Depuis 2011, d’autres formes de contributions « citoyennes » ont émergé : des groupes « a-partisans », attachés à une participation horizontale. Sans financement ni porte-voix, elles éprouvent les plus grandes difficultés à décoller lorsqu’elles tentent leur chance aux élections (2,8 % pour le meilleur score du Parti Pirate en 2012). Même Nouvelle Donne, qui creuse ce sillon depuis l’époque du Collectif Roosevelt en 2012, plafonne en dessous des 4 % aux européennes en 2014. Les 1 199 habitants d’une petite commune rurale de la Drôme ont donné à ce mouvement le symbole qui lui manquait. À Saillans, une liste 100 % citoyenne et « apolitique », née de luttes contre des projets de l’ancienne majorité, a été élue aux dernières municipales et gouverne depuis en s’appuyant sur des groupes d’habitants.
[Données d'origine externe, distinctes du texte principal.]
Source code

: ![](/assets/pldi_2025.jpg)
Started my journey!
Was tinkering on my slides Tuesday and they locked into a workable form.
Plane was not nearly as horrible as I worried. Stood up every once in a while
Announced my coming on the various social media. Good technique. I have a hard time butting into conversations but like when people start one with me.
Aucun de ses 13 élus n’avait d’expérience politique.

À la confluence de ces mouvements, un consensus semble émerger pour les régionales de décembre 2015. Les appels au rassemblement citoyen à la gauche du PS se sont multipliés dans plusieurs régions (Île-de-France, Midi-Pyrénées, Rhône-Alpes, Normandie, Franche-Comté-Bourgogne, Aquitaine), notamment à l’initiative du PG, et devraient déboucher sur un label national identifiable dans les résultats officiels. Ils misent sur le numérique pour élaborer et faire voter leur programme commun. « Nous ne pouvons pas nous passer des gens qui ne se déplacent pas et ont plein de choses à dire », avertit Joseph Boussion, porte-parole de Nouvelle Donne. Fausse note de taille, le choix d’EELV de s’engager en solitaire avant toute discussion. Le parti écolo a désigné d’office des têtes de liste dans toutes les régions et appelle désormais au rassemblement.